Exercise inputs:
————

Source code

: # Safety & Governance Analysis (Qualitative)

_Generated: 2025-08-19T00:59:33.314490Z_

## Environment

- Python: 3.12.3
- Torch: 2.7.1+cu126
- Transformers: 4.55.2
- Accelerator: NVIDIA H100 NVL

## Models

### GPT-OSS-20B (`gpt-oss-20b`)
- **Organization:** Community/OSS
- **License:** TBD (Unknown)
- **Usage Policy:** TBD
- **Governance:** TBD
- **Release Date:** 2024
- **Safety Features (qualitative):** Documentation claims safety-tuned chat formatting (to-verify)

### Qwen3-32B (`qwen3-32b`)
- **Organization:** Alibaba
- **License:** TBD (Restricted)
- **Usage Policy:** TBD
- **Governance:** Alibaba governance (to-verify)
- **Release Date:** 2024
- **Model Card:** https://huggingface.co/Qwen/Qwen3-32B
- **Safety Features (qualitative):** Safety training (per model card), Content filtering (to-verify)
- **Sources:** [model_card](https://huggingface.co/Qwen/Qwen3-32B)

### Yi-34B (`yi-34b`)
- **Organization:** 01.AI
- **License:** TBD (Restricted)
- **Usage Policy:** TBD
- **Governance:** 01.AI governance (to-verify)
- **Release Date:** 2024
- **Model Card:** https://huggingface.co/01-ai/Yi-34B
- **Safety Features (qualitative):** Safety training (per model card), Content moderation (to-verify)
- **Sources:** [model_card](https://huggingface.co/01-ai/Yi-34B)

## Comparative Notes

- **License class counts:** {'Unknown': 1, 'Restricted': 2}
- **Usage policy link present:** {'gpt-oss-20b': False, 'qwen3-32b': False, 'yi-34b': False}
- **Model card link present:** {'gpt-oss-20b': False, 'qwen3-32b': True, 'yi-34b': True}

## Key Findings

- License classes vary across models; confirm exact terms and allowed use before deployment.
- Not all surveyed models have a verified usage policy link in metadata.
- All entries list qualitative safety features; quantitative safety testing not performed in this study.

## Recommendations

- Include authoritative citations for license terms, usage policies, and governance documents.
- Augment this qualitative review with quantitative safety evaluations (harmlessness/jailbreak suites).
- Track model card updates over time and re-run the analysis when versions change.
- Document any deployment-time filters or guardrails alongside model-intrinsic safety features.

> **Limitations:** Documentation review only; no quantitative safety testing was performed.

————

The problem: Which lines of the data contain the word "this"? Copy each one.

Task answer:
- All entries list qualitative safety features; quantitative safety testing not performed in this study.
- Augment this qualitative review with quantitative safety evaluations (harmlessness/jailbreak suites).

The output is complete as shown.